Work to be completed: Write out the whole listing again so that each line matches the original.

Available records:
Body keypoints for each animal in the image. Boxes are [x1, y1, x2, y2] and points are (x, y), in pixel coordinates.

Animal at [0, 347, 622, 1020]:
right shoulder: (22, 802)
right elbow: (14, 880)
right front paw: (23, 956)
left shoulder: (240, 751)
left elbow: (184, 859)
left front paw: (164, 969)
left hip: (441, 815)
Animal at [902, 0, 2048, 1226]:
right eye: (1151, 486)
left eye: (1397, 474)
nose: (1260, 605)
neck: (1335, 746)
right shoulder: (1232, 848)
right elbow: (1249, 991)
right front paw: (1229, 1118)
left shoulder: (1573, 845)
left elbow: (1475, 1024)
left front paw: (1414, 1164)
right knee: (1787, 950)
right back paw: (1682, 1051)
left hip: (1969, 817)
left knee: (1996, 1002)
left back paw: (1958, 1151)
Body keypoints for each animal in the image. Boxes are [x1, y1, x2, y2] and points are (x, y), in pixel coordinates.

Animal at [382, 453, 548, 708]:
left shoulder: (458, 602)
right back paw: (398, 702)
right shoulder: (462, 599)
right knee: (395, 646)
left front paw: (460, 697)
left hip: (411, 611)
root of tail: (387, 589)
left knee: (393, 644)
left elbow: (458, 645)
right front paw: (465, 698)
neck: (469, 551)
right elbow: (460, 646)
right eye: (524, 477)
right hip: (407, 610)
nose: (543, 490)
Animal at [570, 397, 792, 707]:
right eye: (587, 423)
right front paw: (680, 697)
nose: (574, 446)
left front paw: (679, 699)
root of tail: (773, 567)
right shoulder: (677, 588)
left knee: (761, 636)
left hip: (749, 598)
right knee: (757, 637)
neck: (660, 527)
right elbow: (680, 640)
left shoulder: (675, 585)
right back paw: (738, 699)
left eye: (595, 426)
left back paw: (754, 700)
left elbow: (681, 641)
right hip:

Exercise answer:
Body keypoints for each animal in the image. Boxes are [x1, y1, x2, y2] and points are (x, y), in pixel coordinates.

Animal at [0, 347, 622, 1020]:
right shoulder: (22, 802)
right elbow: (14, 880)
right front paw: (23, 956)
left shoulder: (240, 751)
left elbow: (184, 859)
left front paw: (164, 969)
left hip: (441, 815)
Animal at [902, 0, 2048, 1226]:
right eye: (1151, 486)
left eye: (1397, 474)
nose: (1260, 605)
neck: (1335, 746)
right shoulder: (1232, 848)
right elbow: (1249, 991)
right front paw: (1229, 1118)
left shoulder: (1573, 845)
left elbow: (1475, 1024)
left front paw: (1414, 1164)
right knee: (1787, 950)
right back paw: (1682, 1051)
left hip: (1969, 817)
left knee: (1996, 1002)
left back paw: (1958, 1151)
Body keypoints for each animal in the image. Boxes are [x1, y1, x2, y2] and points are (x, y), in pixel coordinates.

Animal at [382, 453, 548, 708]:
left shoulder: (458, 602)
right back paw: (398, 702)
right shoulder: (462, 599)
right knee: (395, 646)
left front paw: (460, 697)
left hip: (411, 611)
root of tail: (387, 589)
left knee: (393, 644)
left elbow: (458, 645)
right front paw: (465, 698)
neck: (469, 551)
right elbow: (460, 646)
right eye: (524, 477)
right hip: (407, 610)
nose: (543, 490)
Animal at [570, 397, 792, 707]:
right eye: (587, 423)
right front paw: (680, 697)
nose: (574, 446)
left front paw: (679, 699)
root of tail: (773, 567)
right shoulder: (677, 588)
left knee: (761, 636)
left hip: (749, 598)
right knee: (757, 637)
neck: (660, 527)
right elbow: (680, 640)
left shoulder: (675, 585)
right back paw: (738, 699)
left eye: (595, 426)
left back paw: (754, 700)
left elbow: (681, 641)
right hip:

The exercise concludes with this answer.